# Exercise brief:
For the entries below, repeat exactly each line starting with the one that contains "pyautogui.moveTo(442, 339); pyautogui.dragTo(519, 373)" and going on through the one that contains "pyautogui.press('space')", and no others.

**** Data extracts ****

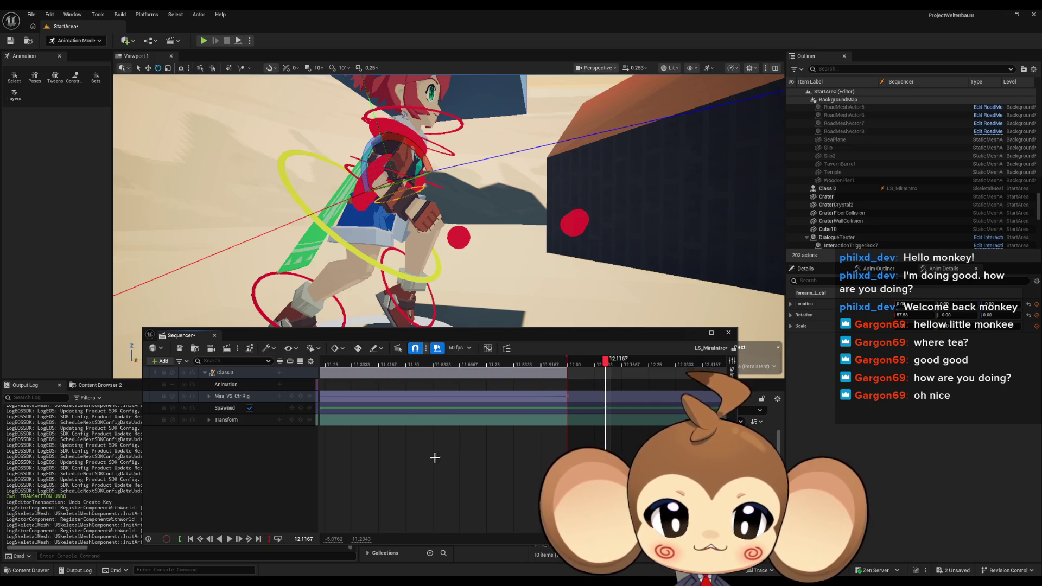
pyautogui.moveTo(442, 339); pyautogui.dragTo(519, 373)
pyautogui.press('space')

****
**** Data extracts ****

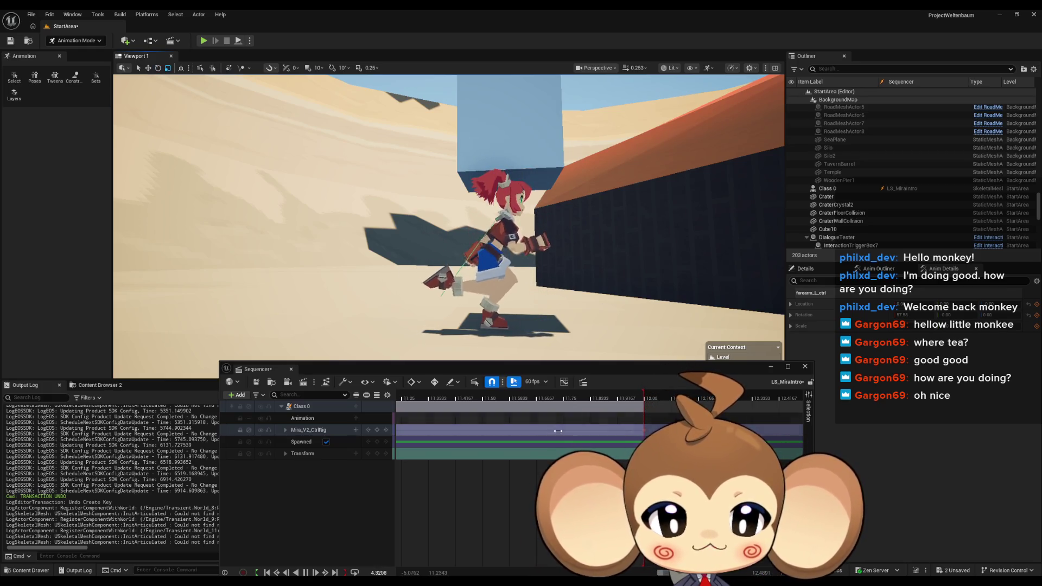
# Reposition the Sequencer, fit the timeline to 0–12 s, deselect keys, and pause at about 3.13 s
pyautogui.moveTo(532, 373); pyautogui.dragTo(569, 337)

****

# Written answer:
pyautogui.moveTo(442, 339); pyautogui.dragTo(519, 373)
pyautogui.press('space')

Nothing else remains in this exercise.